— START ENTRIES PROVIDED —
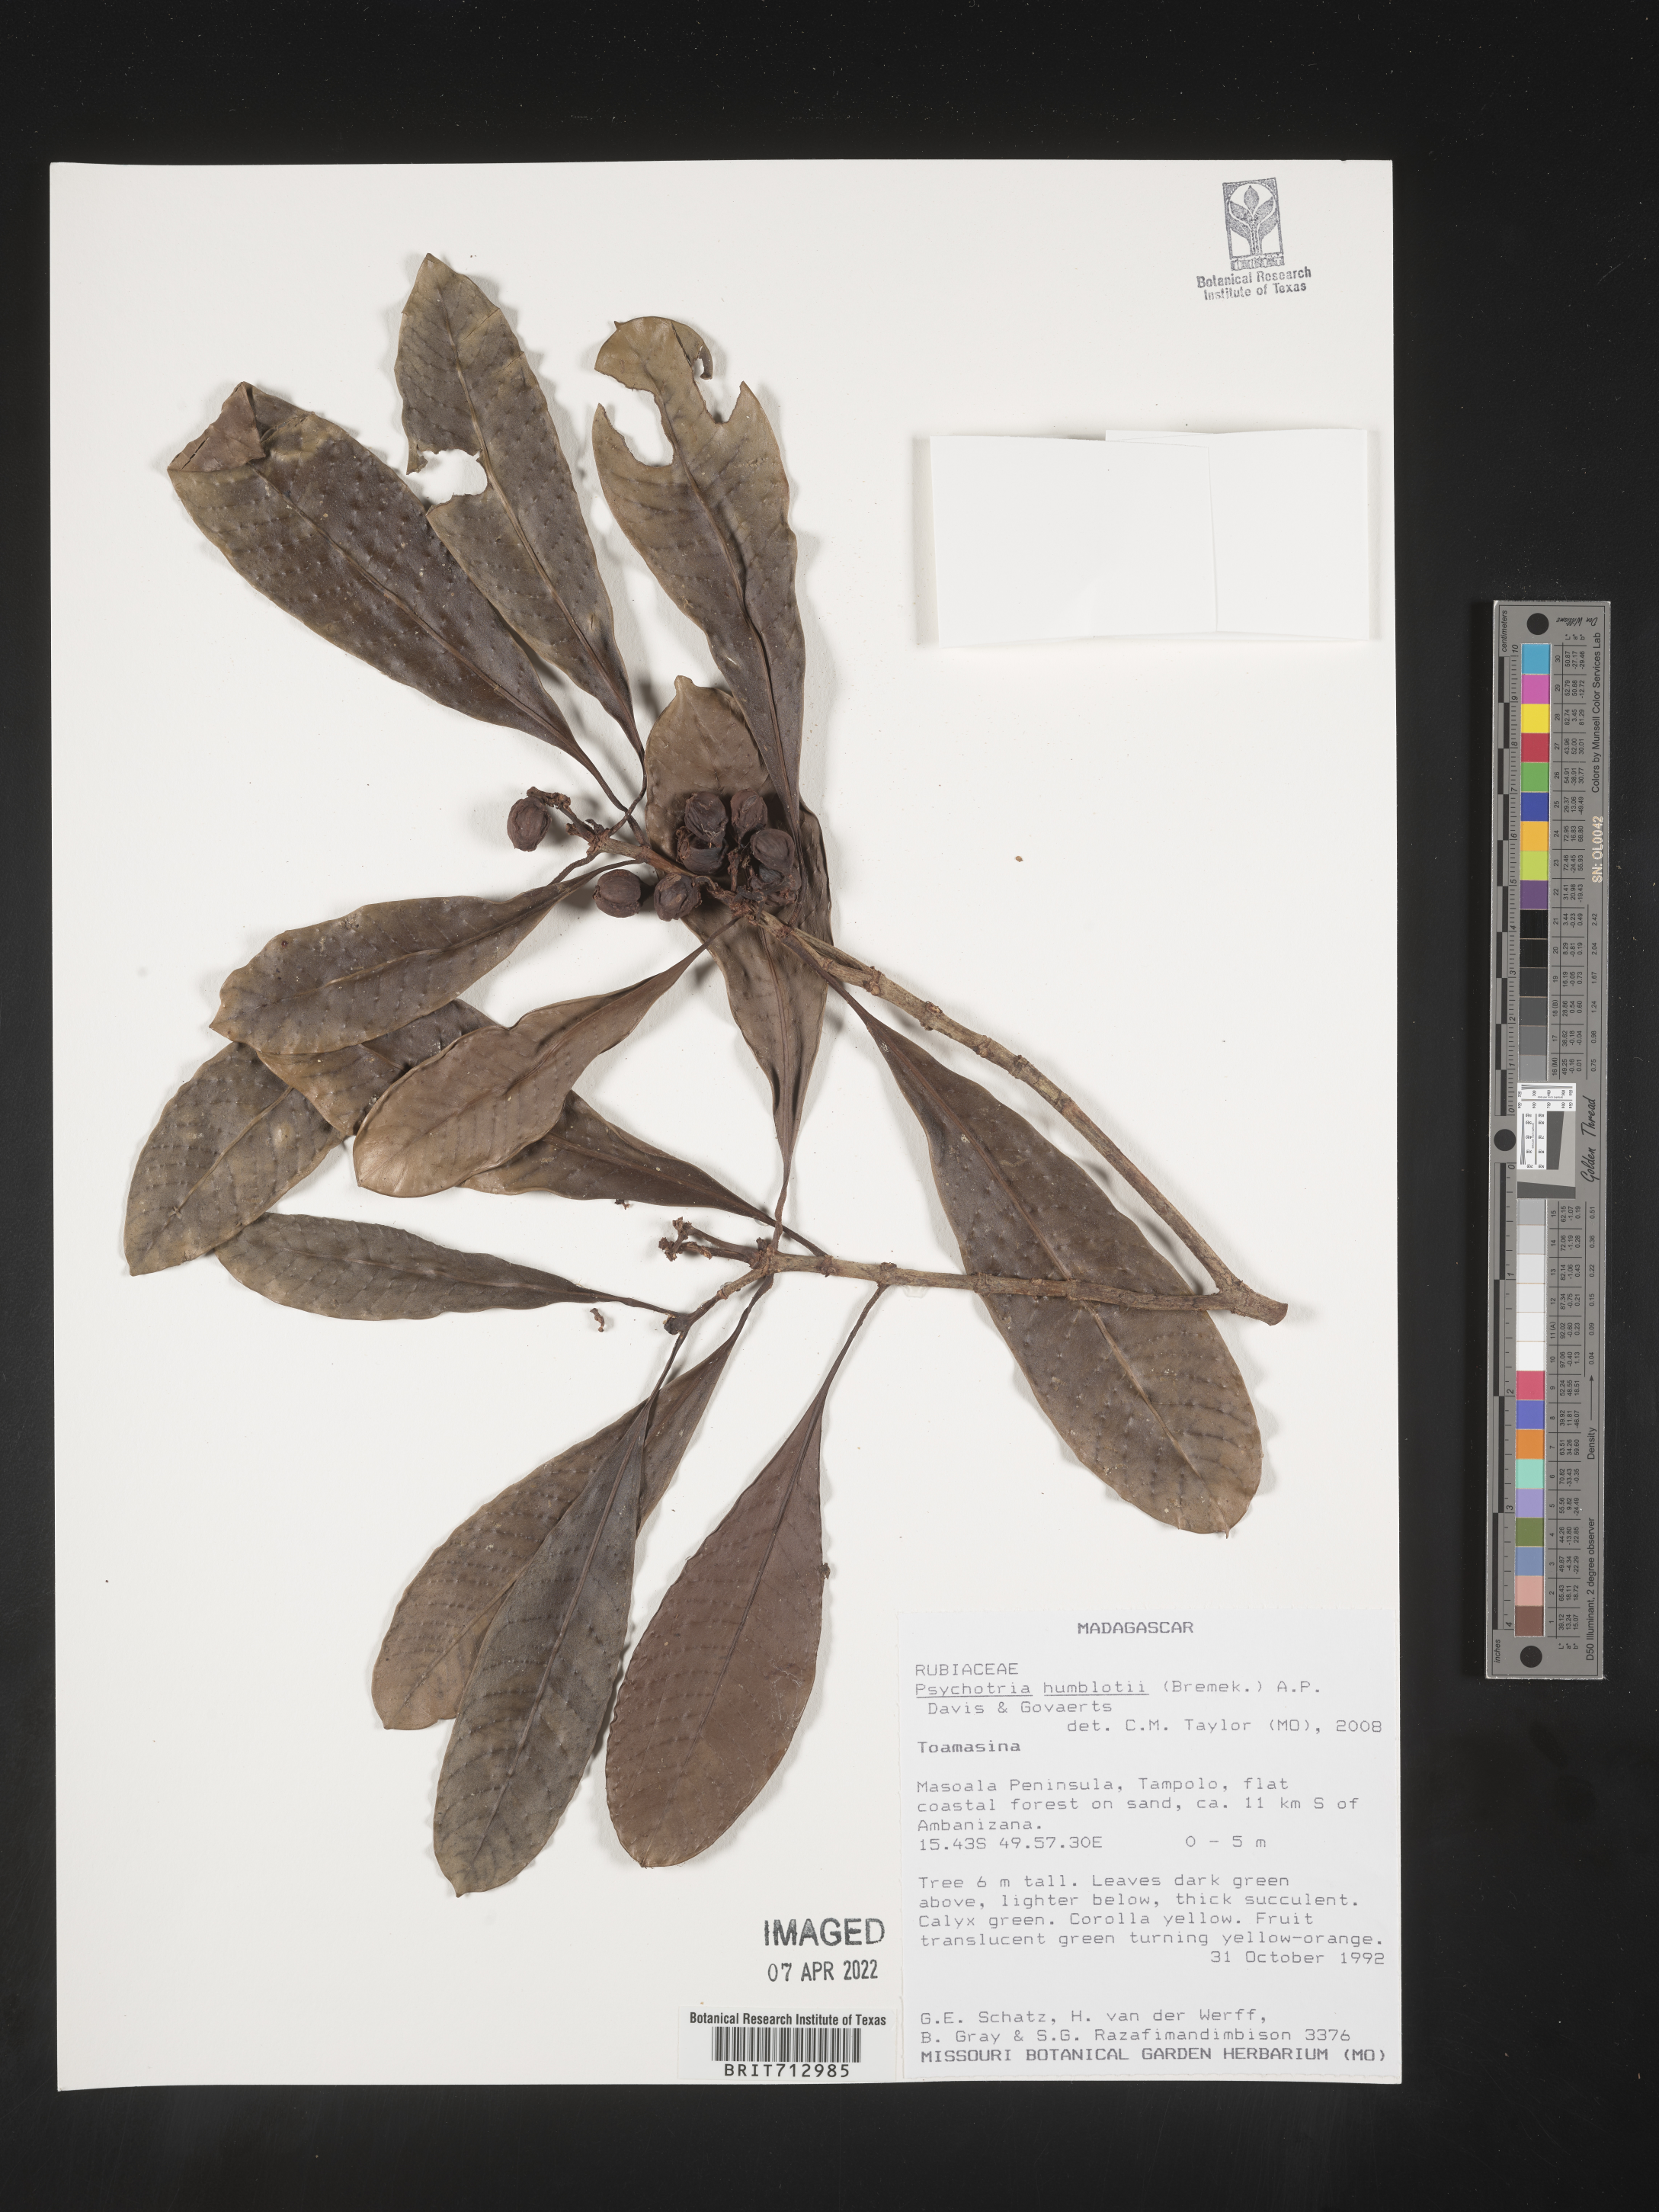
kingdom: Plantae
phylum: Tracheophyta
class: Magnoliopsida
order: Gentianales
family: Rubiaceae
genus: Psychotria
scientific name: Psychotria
— END ENTRIES PROVIDED —
— START ENTRIES PROVIDED —
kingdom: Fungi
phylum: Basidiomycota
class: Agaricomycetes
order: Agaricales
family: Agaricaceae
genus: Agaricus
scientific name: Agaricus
— END ENTRIES PROVIDED —
— START ENTRIES PROVIDED —
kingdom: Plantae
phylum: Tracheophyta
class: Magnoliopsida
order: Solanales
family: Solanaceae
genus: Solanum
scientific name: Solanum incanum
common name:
— END ENTRIES PROVIDED —
→ EXERCISE OBJECTIVE: Reproduce word for word the part of the records that opens with the line containing "kingdom: Fungi" and closes with the line containing "scientific name: Agaricus", including both of those lines.

→ RESPONSE TO THE EXERCISE:
kingdom: Fungi
phylum: Basidiomycota
class: Agaricomycetes
order: Agaricales
family: Agaricaceae
genus: Agaricus
scientific name: Agaricus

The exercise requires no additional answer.